After the 1991 Gulf War, and today as well, a new
variation has become popular, one that puts more emphasis on non-mental
diseases. This situation was first noted during World War II, when soldiers
returning from the Pacific battlefields later turned up in Veterans hospitals
with unfamiliar physical symptoms. This was later found to be the result of
diseases that doctors in temperate zone countries were unfamiliar with.
Veterans who served in the Middle East and Afghanistan are having the same
problem. The Department of Defense knew as long ago as the 1970s (spurred by
Vietnam experience) that there were probably a number of unknown diseases
lurking about in the Middle East. Doctors who treated expatriates working in
the Persian Gulf had already reported some of these conditions, especially
among non-natives who spent a lot of time out in the uninhabited (except by
exotic bacteria and viruses) areas.
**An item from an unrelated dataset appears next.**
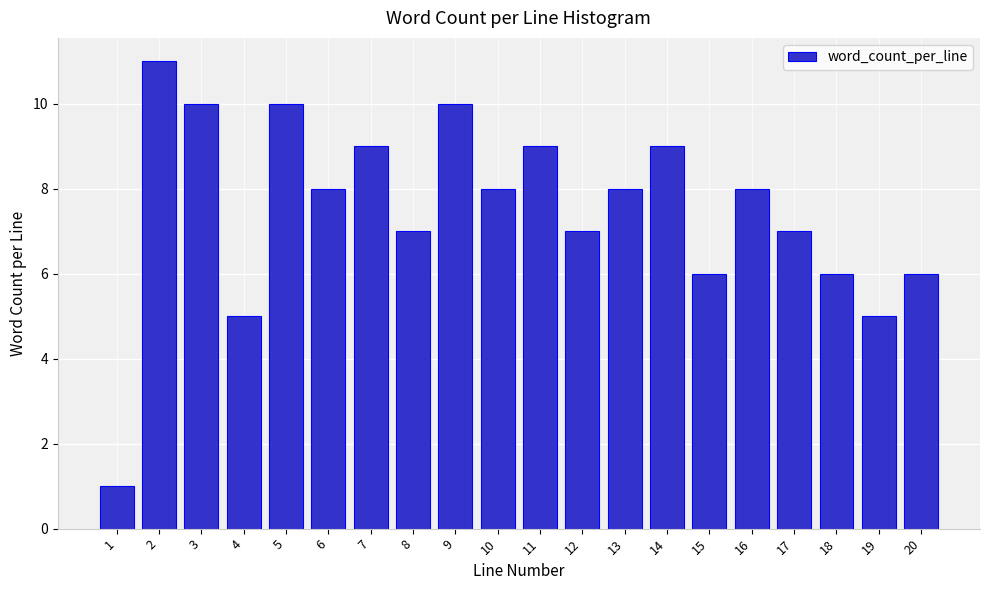

Reading left to right, extract all data points from this chart.

1	11	10	5	10	8	9	7	10	8	9	7	8	9	6	8	7	6	5	6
It is now known that stress, like the
stress of being in a combat zone, can reduce the effectiveness of a persons
immune system and make them more susceptible to all manner of unfamiliar
diseases.
There been a lot of progress in developing
treatments for PTSD. The Germans and the British were very effective in their
treatment of PTSD during World War II , and the U.S. adopted many of those
techniques (recognize the condition for what it is, and treat the troops close
to the front) after the war. The Germans and Brits were ahead of the US because
of extensive experience with PTSD during World War I.
PTSD prevention is one reason U.S. and British
troops live so well in a combat zone (air conditioned sleeping quarters, good
food, fast medical care, lots of amenities). This has probably extended the
PTSD limit to 300 (or more) combat days. But U.S. troops can now accumulate
that much action in two or three twelve month tours in Iraq or Afghanistan.
Currently, about 400 soldiers a year are sent home from Iraq because of severe
PTSD, and thousands have less serious bouts of PTSD, which are treated in Iraq,
with the soldier soon returning to duty.